Collected data:
[Start of section]
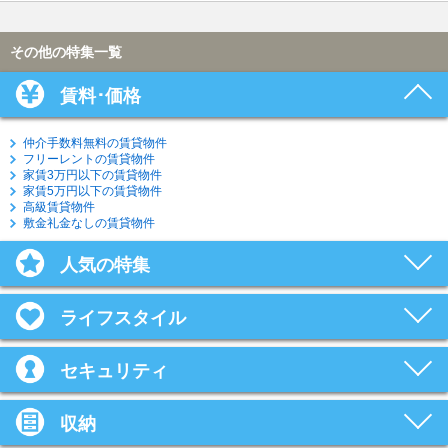
その他の特集一覧
賃料･価格
仲介手数料無料の賃貸物件
フリーレントの賃貸物件
家賃3万円以下の賃貸物件
家賃5万円以下の賃貸物件
高級賃貸物件
敷金礼金なしの賃貸物件
人気の特集
ライフスタイル
セキュリティ
収納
[End of section]
**WHAT THE TASK REQUIRES**
Copy out all the data exactly, skipping the pictures.

**ANSWER TO THIS TASK**
その他の特集一覧
賃料･価格
仲介手数料無料の賃貸物件
フリーレントの賃貸物件
家賃3万円以下の賃貸物件
家賃5万円以下の賃貸物件
高級賃貸物件
敷金礼金なしの賃貸物件
人気の特集
ライフスタイル
セキュリティ
収納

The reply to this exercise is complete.